[Assigned task] When you answer, give every record back exactly as written.

[Extracted entries]
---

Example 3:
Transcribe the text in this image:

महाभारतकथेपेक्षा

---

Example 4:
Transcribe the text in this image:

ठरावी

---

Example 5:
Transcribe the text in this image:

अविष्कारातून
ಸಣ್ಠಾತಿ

[Result]
---

Example 3:
Transcribe the text in this image:

महाभारतकथेपेक्षा

---

Example 4:
Transcribe the text in this image:

ठरावी

---

Example 5:
Transcribe the text in this image:

अविष्कारातून
ಸಣ್ಠಾತಿ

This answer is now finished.